■ Exercise directions: Extend the blog post about Schema.org and the WorldCat Works release, picking up right after its last sentence.

■ Extract provided:
◆ ◆ ◆

Although the number of new types and properties are small, their addition to Schema opens up potential for much better description of periodicals and creative work relationships. To introduce the background to this, SchemaBibEx member Dan Scott and I were invited to jointly post on the Schema.org Blog.
So, another step forward for Schema.org. I believe that is more than just a step however, for those wishing to make the bibliographic resources more visible on the Web. There as been some criticism that Schema.org has been too simplistic to be able represent some of the relationships and subtleties from our world. Criticism that was not unfounded. Now with these enhancements, much of these criticisms are answered. There is more to do, but the major objective of the group that proposed them has been achieved – to lay the broad foundation for the description of bibliographic, and creative work, resources in sufficient detail for them to be understood by the search engines to become part of their knowledge graphs. Of course that is not the final end we are seeking. The reason we share data is so that folks are guided to our resources – by sharing, using the well understood vocabulary, Schema.org.
Examples of a conceptual creative work being related to its editions, using exampleOfWork and workExample, have been available for some time. In anticipation of their appearance in Schema, they were introduced into the OCLC WorldCat release of 194 million Work descriptions (for example: http://worldcat.org/entity/work/id/1363251773) with the inverse relationship being asserted in an updated version of the basic WorldCat linked data that has been available since 2012.
A couple of months back I spoke about the preview release of Works data from WorldCat.org. Today OCLC published a press release announcing the official release of 197 million descriptions of bibliographic Works.
A Work is a high-level description of a resource, containing information such as author, name, descriptions, subjects etc., common to all editions of the work. The description format is based upon some of the properties defined by the CreativeWork type from the Schema.org vocabulary. In the case of a WorldCat Work description, it also contains [Linked Data] links to individual, OCLC numbered, editions already shared from WorldCat.org.
These links (URIs) lead, where available, to authoritative sources for people, subjects, etc. When not available, placeholder URIs have been created to capture information not yet available or identified in such authoritative hubs. As you would expect from a linked data hub the works are available in common RDF serializations – Turtle, RDF/XML, N-Triples, JSON-LD – using the Schema.org vocabulary – under an open data license.
The obvious question is “how do I get a work id for the items in my catalogue?”. The simplest way is to use the already released linked data from WorldCat.org. If you have an OCLC Number (eg. 817185721) you can create the URI for that particular manifestation by prefixing it with ‘http://worldcat.org/oclc/’ thus: http://worldcat.org/oclc/817185721
In the linked data that is returned, either on screen in the Linked Data section, or in the RDF in your desired serialization, you will find the following triple which provides the URI of the work for this manifestation:
To quote Neil Wilson, Head of Metadata Services at the British Library:
With this release of WorldCat Works, OCLC is creating a significant, practical contribution to the wider community discussion on how to migrate from traditional institutional library catalogues to popular web resources and services using linked library data. This release provides the information community with a valuable opportunity to assess how the benefits of a works-based approach could impact a new generation of library services.

◆ ◆ ◆

■ Records supplied:
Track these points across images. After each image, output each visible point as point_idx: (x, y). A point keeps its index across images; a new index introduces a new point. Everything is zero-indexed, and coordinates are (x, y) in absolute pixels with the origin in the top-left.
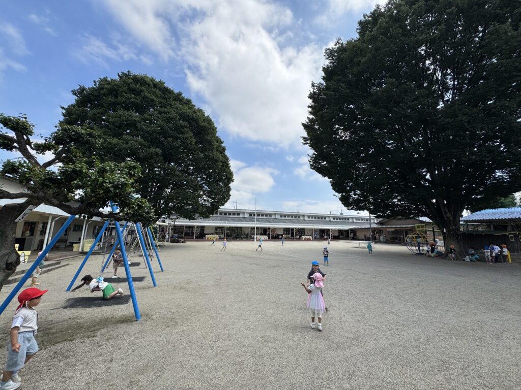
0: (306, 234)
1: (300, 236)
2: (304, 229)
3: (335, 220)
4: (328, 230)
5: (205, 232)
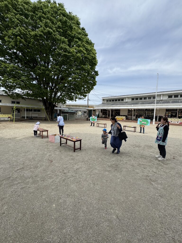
5: (121, 114)
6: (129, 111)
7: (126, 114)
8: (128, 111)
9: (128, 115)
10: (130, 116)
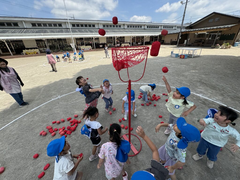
0: (125, 42)
1: (121, 44)
2: (124, 37)
3: (149, 28)
4: (143, 37)
5: (26, 47)
6: (38, 41)
7: (35, 45)
8: (36, 41)
9: (38, 46)
10: (41, 48)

◆ ◆ ◆

■ Answer space:
This is a major first step in a journey to provide linked data views of the entities within WorldCat. Looking forward to other WorldCat entities such as people, places, and events. Apart from major release of linked data, this capability is the result of applying [Big] Data mining and analysis techniques that have been the focus of research and development for several years. These efforts are demonstrating that there is much more to library linked data than the mechanical, record at a time, conversion of Marc records into an RDF representation.
You may find it helpful, in understanding the potential exposed by the release of Works, to review some of the questions and answers that were raised after the preview release.
Personally I am really looking forward to hearing about the uses that are made of this data.
One of the most challenging challenges in my evangelism of the benefits of using Schema.org for sharing data about resources via the web is that it is difficult to ‘show’ what is going on.
The scenario goes something like this…..
“Using the Schema.org vocabulary, you embed data about your resources in the HTML that makes up the page using either microdata or RDFa….”
At about this time you usually display a slide showing html code with embedded RDFa. It may look pretty but the chances of more than a few of the audience being able to pick out the schema:Book or sameAs or rdf:type elements out of the plethora of angle brackets and quotes swimming before their eyes is fairly remote.
Having asked them to take a leap of faith that the gobbledegook you have just presented them with, is not only simple to produce but also invisible to users viewing their pages – “but not to Google, which harvest that meaningful structured data from within your pages” – you ask them to take another leap [of faith].
You ask them to take on trust that Google is actually understanding, indexing and using that structured data. At this point you start searching for suitable screen shots of Google Knowledge Graph to sit behind you whilst you hypothesise about the latest incarnation of their all-powerful search algorithm, and how they imply that they use the Schema.org data to drive so-called Semantic Search.
I enjoy a challenge, but I also like to find a better way sometimes. w3
When OCLC first released Linked Data in WorldCat they very helpfully addressed the first of these issues by adding a visual display of the Linked Data to the bottom of each page. This made my job far easier!
But it has a couple of downsides. Firstly it is not the prettiest of displays and is only really of use to those interested in ‘seeing’ Linked Data. Secondly, I believe it creates an impression to some that, if you want Google to grab structured data about resources, you need to display a chunk of gobbledegook on your pages.
That simple way to easily show someone the data embedded in a page, is a great aid to understanding for those new to the concept. But that is not all. This excellent little extension has a couple of extra tricks up its sleeve.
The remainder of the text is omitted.